Physics Lab Assignments
Transcript: PHY 21041 Lab 12
For this lab, you need to do a little bit of work ahead of time. You need a pair of glasses, like old people would wear. Not prescription glasses, not bifocals‐ they wouldn’t work, just ordinary, plain vanilla reading glasses. If you’re too embarrassed to borrow them from somebody, just go to Goodwill or something like that to get the cheapest reading glasses you can find. So go ahead and get some glasses and come right back! Unidentified voice: Hey, you young whippersnapper! Come back here with my glasses! And get off my lawn! Unidentified voice: Sorry, he made me do it! I’ll be right back. Unidentified voice: Here you go! Gotta run! Oh, Thank you! I guess. Now all we need is a place to set this up. We need a really dark room.

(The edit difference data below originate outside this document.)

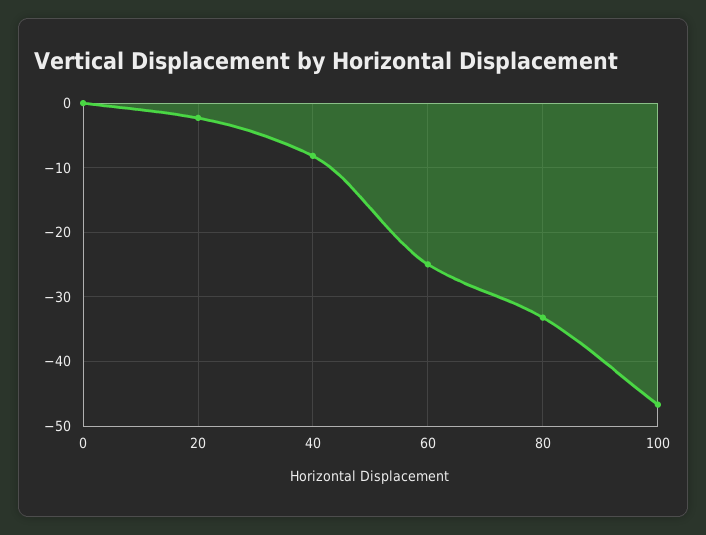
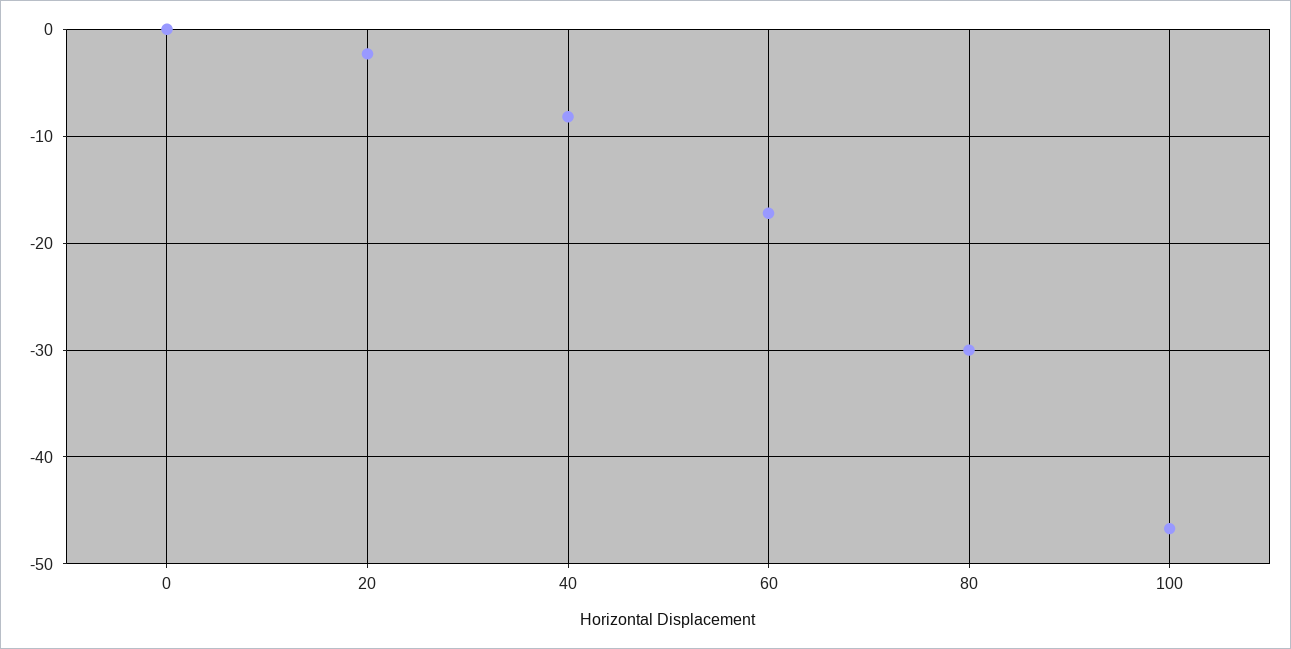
  {
    "0": 0,
    "20": -2,
    "40": -8,
-   "60": -25,
+   "60": -17,
-   "80": -33,
+   "80": -30,
    "100": -47
  }

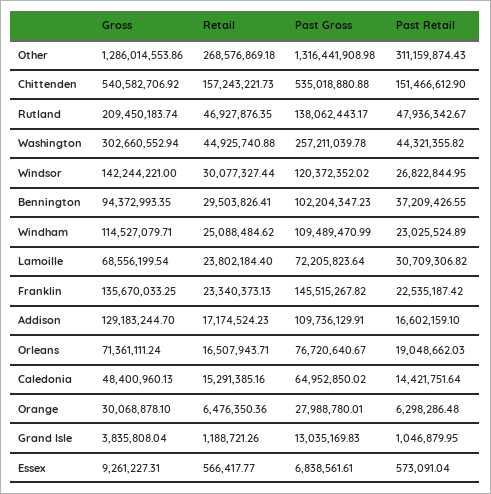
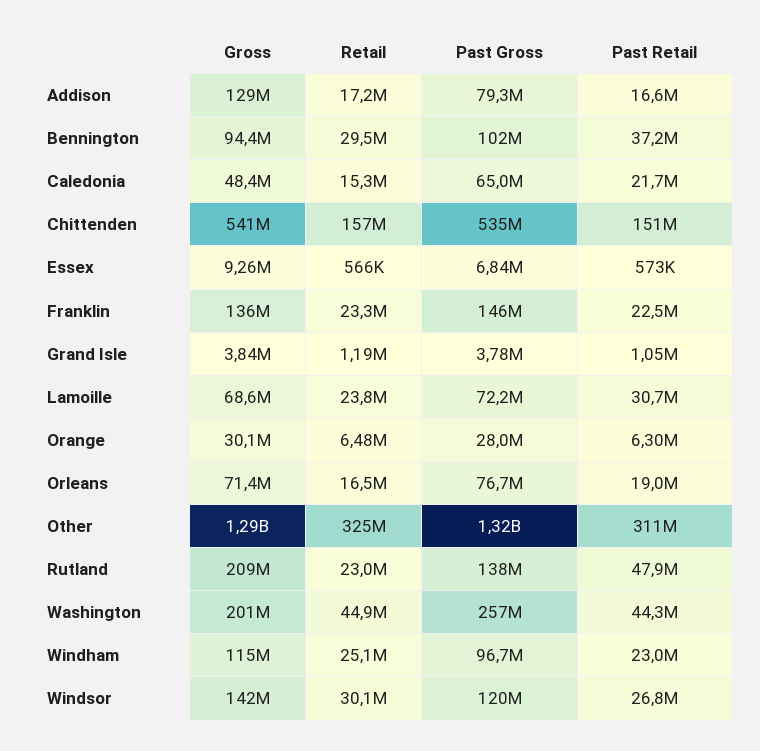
  {
    "Gross": {
      "Other": 1286014553.86,
      "Chittenden": 540582706.92,
      "Rutland": 209450183.74,
-     "Washington": 302660552.94,
+     "Washington": 201000000,
      "Windsor": 142244221,
      "Bennington": 94372993.35,
      "Windham": 114527079.71,
      "Lamoille": 68556199.54,
      "Franklin": 135670033.25,
      "Addison": 129183244.7,
      "Orleans": 71361111.24,
      "Caledonia": 48400960.13,
      "Orange": 30068878.1,
      "Grand Isle": 3835808.04,
      "Essex": 9261227.31
    },
    "Retail": {
-     "Other": 268576869.18,
+     "Other": 325000000,
      "Chittenden": 157243221.73,
-     "Rutland": 46927876.35,
+     "Rutland": 23000000,
      "Washington": 44925740.88,
      "Windsor": 30077327.44,
      "Bennington": 29503826.41,
      "Windham": 25088484.62,
      "Lamoille": 23802184.4,
      "Franklin": 23340373.13,
      "Addison": 17174524.23,
      "Orleans": 16507943.71,
      "Caledonia": 15291385.16,
      "Orange": 6476350.36,
      "Grand Isle": 1188721.26,
      "Essex": 566417.77
    },
    "Past Gross": {
      "Other": 1316441908.98,
      "Chittenden": 535018880.88,
      "Rutland": 138062443.17,
      "Washington": 257211039.78,
      "Windsor": 120372352.02,
      "Bennington": 102204347.23,
-     "Windham": 109489470.99,
+     "Windham": 96700000,
      "Lamoille": 72205823.64,
      "Franklin": 145515267.82,
-     "Addison": 109736129.91,
+     "Addison": 79300000,
      "Orleans": 76720640.67,
      "Caledonia": 64952850.02,
      "Orange": 27988780.01,
-     "Grand Isle": 13035169.83,
+     "Grand Isle": 3780000,
      "Essex": 6838561.61
    },
    "Past Retail": {
      "Other": 311159874.43,
      "Chittenden": 151466612.9,
      "Rutland": 47936342.67,
      "Washington": 44321355.82,
      "Windsor": 26822844.95,
      "Bennington": 37209426.55,
      "Windham": 23025524.89,
      "Lamoille": 30709306.82,
      "Franklin": 22535187.42,
      "Addison": 16602159.1,
      "Orleans": 19048662.03,
-     "Caledonia": 14421751.64,
+     "Caledonia": 21700000,
      "Orange": 6298286.48,
      "Grand Isle": 1046879.95,
      "Essex": 573091.04
    }
  }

I wonder where we could find one of those. Well, this is convenient. Let’s go on in. We found our dark room, now. Here are the glasses my student just got for me. And I’m using my laptop as a light source. I found a big, red arrow there as an image that we can use. I’m going to set it right here at the end of this long table, with the screen straight up and down. Way down there, at the other end of the table, I have the piece of index card that came from your packet. I have it attached to your book end down there. I have another book end right here that I can use to steady the lens so the image will be sharp and clear when I move it down there. Let’s see what you would do now in the lab. I’m going to hold the glasses, covering one lens. Only one lens is being used. I’m going to start a long distance away from the computer screen. The most common problem is in doing this lab is starting too close. So start a good distance away from the computer screen. And what I’m going to do now is move the lens further and further away until I see an image come to focus on my card over here. And there it comes, we’re almost there. And there is a nice sharp image in the card. You’ll need to then measure, this distance from the lens to the computer, that’s called the object distance, DO, because the computer screen is the object. We’ll also measure from the lens to the card. That’s the image distance, DI. From the instructions in Blackboard learn, you’ll see how to calculate the focal length of this lens using DO and DI. What I want you to do is several different trials like this, where you will move the cardboard screen and then move the lens to a new place to refocus again, in each case measuring DO and DI.